True, but politics and events like these are intertwined. Ignoring the state of politics and trying to organize a rally that includes politicians seems suicidal. It’s hard (impossible?) to engage in politics and ignore social mores. Respect, deference, cordiality, politeness – all used in politics as tools of diplomacy.

Senator Clinton, as a New York State senator, had every reason to be included in this event being held in New York City. For all her faults, she is very diplomatic and an asset at any international event. As an organizer for the event, I would have been very careful not to put Senator Clinton, or any high ranking official really, in an awkward situation. Out of deference her team should have been informally asked if it would tick her off to share a stage with Palin – for any reason. Same goes for the hierarchy of officials in attendance, proportionate to their rank. Stupid move on organizers part – and with the publicity this is getting, bad for their relationship with Senator Clinton I’d say.

When I first heard about this I tried to imagine how it would appear if the situation were flipped. What if Palin was my political hero. What if her presence on the presidential ticket was a coup for feminism and indicated a genuine shift in the nation’s direction toward a more equal, inclusive society. And she was disinvited. Why? Because a tyrannical hypocrite was appalled that she was expected to have to share a stage with her, and that hypocrite/anti-feminist withdrew from the event. Well, good – all the better for the cause. In fact what better way to draw a distinct line between a politician who embodies progress and one who represents regression than that exact situation?

And as I thought about this upside down world and how I might react to it, I remembered a key difference – summarily plague vs. power.

This isn’t about Govenor Palin. It’s about us.

It is one thing when the good samaritan begins to travel alongside a force of malice on a winding road and the force of malice is chased away by the very presence of the good samaritan. It is quite another thing when the opposite occurs, and it is important for feminists to note the qualifying differences. To stand one’s ground is often tantamount to victory, even if no further advancements occur. When your mortal enemy is climbing atop your mountain, don’t flee. Giving them that kind of power over you only reinforces the (possibly false) idea that you are not strong enough to face them. On the other hand, sometimes we are indeed not strong enough to face our enemies alone. “Safety in numbers” as the saying goes. There is nothing wrong with asking for help – and if you can’t get it then there is nothing wrong with removing yourself from that situation. Live to fight another day.

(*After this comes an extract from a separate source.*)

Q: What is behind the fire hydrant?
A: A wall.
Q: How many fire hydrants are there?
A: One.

I guess it all comes down to knowing yourself and knowing whether or not you can face something without help. It is not surprising to me that Hillary Clinton is feeling more fragile these days than she usually does. It is not surprising to me that rather than face Palin, and the media frenzy that would follow, she has opted to remove herself from the situation. It is not surprising to me that Senator Clinton felt like she wouldn’t have enough support (political, emotional) to help her face Govenor Palin’s loaded presence. What does surprise me is that we can sit back, safe and warm in our private, anonymous chairs, and let it happen.

Who watches the watchers? Indeed, who protects the protectors?